* Work instruction *
Where the line with "Remember to turn" appears below, start writing out lines exactly, and finish with the line with "Uninstall as many", which is included; write out nothing else.

* Study material *
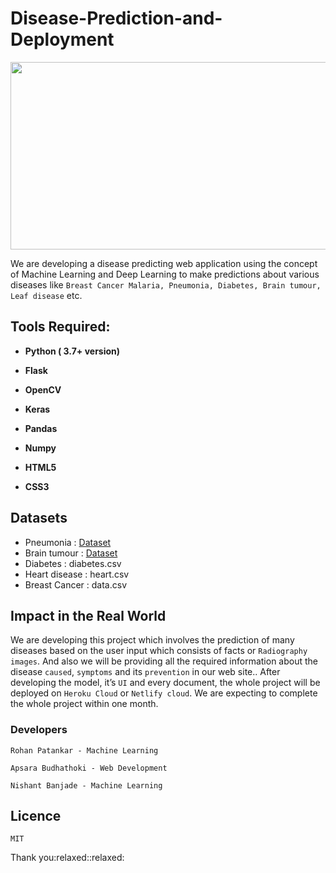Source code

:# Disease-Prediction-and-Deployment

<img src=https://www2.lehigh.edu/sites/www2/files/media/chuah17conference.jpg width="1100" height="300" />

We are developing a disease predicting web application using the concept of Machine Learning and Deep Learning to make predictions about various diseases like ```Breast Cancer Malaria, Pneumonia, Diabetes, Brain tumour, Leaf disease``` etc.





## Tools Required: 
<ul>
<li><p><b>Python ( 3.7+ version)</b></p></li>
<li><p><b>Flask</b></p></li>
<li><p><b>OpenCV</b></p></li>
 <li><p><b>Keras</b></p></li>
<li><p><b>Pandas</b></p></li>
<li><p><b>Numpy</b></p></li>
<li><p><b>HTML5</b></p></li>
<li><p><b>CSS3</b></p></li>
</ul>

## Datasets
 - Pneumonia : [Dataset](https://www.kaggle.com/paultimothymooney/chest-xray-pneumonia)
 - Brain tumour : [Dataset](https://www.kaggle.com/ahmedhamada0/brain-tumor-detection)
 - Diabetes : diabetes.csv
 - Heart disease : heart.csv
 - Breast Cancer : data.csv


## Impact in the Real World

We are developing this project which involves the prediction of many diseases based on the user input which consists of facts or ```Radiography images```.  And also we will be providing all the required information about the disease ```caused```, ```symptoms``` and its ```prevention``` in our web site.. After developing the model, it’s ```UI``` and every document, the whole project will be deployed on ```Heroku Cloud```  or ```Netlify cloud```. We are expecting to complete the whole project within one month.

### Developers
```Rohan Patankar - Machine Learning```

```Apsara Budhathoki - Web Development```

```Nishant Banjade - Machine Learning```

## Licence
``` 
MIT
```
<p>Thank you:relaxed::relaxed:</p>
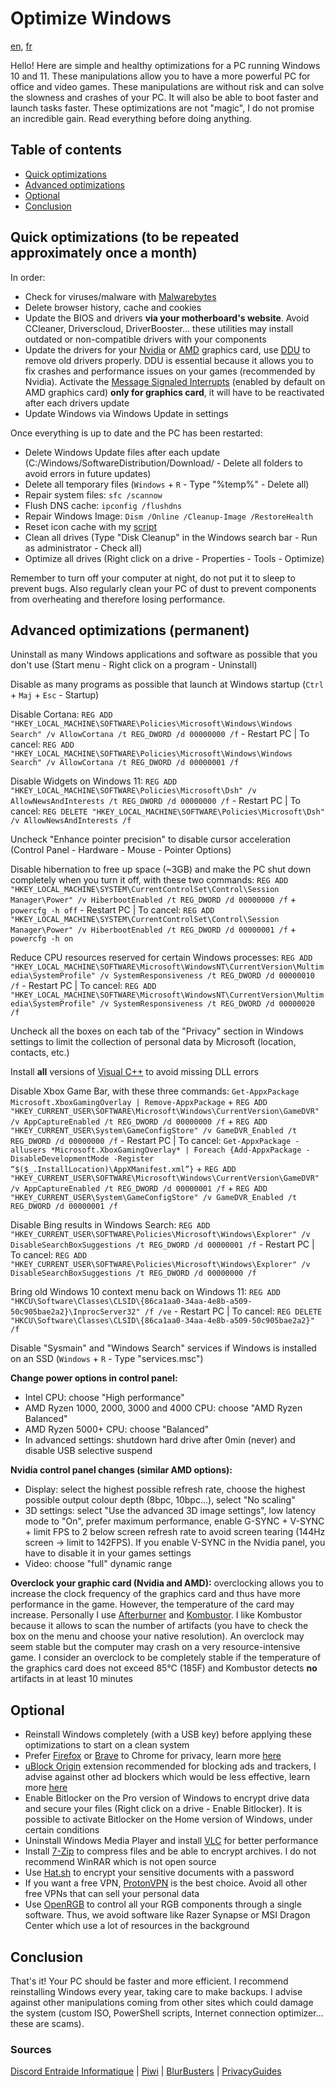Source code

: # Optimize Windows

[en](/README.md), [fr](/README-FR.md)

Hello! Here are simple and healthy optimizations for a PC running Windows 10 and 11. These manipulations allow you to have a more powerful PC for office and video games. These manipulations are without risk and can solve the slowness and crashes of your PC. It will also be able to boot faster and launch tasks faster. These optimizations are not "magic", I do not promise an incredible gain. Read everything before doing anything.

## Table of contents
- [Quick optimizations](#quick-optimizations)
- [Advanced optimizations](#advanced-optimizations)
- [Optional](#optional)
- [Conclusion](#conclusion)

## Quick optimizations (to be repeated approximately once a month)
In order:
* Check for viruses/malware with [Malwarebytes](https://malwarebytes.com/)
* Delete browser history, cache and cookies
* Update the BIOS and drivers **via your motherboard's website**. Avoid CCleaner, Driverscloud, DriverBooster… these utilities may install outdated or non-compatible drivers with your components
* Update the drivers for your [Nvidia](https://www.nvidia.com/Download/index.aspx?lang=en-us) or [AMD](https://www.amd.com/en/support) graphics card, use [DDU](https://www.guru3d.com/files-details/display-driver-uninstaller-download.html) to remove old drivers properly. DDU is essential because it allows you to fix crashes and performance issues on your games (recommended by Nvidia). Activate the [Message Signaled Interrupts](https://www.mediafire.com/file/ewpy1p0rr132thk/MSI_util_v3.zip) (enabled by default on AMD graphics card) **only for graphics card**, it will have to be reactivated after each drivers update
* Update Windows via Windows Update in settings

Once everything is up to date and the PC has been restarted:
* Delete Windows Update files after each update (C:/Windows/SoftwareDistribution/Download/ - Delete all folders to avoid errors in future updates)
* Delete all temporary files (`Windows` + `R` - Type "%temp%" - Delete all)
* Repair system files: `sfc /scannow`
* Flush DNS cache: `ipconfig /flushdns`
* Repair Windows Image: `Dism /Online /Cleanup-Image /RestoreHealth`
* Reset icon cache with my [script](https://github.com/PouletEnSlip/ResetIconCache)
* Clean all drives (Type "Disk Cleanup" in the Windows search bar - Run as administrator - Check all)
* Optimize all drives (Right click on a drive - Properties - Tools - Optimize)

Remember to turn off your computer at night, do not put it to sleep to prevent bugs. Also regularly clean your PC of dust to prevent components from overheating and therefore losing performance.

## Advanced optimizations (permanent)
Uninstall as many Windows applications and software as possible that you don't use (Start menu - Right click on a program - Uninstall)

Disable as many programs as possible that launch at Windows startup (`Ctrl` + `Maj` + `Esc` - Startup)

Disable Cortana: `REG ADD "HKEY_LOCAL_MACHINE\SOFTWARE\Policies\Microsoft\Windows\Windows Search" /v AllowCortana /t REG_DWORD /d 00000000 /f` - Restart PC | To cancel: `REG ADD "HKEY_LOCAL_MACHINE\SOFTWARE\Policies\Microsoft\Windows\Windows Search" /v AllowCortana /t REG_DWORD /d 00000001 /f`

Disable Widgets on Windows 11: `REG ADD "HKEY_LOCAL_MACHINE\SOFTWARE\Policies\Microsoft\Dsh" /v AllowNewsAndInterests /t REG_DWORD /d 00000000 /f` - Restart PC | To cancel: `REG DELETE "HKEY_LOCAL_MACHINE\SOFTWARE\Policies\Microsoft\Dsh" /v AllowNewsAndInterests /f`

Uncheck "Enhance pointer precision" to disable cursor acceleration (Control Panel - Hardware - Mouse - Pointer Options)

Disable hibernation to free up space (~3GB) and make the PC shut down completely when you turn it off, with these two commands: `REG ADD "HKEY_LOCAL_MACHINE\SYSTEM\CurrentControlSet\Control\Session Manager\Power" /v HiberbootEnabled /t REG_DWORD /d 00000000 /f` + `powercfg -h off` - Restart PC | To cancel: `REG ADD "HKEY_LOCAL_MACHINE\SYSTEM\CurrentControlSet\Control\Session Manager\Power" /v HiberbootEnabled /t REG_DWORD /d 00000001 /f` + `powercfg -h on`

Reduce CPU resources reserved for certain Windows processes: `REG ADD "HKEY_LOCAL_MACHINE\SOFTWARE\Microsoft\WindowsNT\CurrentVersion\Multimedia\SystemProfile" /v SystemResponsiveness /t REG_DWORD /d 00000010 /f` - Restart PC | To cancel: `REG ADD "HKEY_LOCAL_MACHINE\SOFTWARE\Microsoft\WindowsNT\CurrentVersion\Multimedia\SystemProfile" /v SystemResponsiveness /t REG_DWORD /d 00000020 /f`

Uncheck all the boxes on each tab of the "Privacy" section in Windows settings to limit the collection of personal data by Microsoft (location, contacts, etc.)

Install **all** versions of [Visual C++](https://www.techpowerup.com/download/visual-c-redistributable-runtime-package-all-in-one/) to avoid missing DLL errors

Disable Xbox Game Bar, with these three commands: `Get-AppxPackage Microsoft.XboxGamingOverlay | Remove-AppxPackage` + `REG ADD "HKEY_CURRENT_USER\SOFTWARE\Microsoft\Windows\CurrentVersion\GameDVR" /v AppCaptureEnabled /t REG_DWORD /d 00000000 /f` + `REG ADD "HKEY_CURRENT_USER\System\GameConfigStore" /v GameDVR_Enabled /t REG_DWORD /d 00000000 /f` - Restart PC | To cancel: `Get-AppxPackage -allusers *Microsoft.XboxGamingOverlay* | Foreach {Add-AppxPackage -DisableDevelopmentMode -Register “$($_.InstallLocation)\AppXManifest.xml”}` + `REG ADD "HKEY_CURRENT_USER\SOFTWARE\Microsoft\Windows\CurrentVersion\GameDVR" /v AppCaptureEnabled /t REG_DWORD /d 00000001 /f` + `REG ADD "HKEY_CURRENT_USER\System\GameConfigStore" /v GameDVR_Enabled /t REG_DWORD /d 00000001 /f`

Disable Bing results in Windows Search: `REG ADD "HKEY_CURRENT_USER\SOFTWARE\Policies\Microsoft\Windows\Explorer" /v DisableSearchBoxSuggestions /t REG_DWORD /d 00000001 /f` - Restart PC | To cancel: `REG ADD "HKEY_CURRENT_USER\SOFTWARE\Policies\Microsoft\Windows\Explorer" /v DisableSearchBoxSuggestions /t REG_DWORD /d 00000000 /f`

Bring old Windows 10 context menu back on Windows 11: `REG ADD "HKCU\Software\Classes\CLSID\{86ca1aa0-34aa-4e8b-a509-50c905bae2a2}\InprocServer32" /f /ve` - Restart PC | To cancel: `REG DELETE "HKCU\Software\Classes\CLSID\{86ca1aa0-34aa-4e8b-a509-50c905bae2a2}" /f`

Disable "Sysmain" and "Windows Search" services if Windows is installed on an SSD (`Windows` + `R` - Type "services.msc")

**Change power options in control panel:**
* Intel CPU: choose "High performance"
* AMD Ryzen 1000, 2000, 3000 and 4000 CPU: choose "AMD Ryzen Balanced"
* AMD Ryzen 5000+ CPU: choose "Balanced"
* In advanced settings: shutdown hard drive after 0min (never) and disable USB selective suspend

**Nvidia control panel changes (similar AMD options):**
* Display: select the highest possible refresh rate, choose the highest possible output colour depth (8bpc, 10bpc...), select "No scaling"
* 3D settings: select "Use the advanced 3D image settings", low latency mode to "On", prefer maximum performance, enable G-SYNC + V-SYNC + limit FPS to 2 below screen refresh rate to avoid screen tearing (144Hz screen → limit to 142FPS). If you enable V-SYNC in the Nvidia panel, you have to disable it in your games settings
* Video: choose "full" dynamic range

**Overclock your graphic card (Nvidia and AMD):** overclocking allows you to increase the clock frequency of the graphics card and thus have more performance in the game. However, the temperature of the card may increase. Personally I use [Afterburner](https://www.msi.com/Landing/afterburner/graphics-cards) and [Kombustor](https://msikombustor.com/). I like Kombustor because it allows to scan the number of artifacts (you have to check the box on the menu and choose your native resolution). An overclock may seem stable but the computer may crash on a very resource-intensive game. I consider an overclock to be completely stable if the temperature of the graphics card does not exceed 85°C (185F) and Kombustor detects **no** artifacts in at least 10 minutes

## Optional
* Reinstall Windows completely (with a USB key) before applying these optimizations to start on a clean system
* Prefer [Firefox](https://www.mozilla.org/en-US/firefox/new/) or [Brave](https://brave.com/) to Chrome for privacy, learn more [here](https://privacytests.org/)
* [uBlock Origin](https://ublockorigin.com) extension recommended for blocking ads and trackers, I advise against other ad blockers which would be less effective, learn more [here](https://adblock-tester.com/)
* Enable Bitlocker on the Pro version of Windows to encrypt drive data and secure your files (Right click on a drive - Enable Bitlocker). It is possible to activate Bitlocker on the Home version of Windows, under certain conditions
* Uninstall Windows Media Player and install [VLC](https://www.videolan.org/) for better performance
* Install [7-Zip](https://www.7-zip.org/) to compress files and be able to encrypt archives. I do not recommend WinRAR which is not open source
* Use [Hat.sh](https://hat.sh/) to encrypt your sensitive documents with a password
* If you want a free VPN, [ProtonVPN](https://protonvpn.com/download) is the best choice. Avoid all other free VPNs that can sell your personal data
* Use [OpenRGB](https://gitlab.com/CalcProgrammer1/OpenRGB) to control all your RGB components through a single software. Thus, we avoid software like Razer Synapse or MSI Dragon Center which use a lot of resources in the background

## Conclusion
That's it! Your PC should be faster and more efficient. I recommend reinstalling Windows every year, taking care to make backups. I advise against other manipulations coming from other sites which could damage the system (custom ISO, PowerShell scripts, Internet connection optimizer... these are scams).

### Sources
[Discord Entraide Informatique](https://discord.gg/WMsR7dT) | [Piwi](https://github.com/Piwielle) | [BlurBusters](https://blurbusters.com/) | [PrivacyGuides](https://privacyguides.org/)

* Task output *
Remember to turn off your computer at night, do not put it to sleep to prevent bugs. Also regularly clean your PC of dust to prevent components from overheating and therefore losing performance.

## Advanced optimizations (permanent)
Uninstall as many Windows applications and software as possible that you don't use (Start menu - Right click on a program - Uninstall)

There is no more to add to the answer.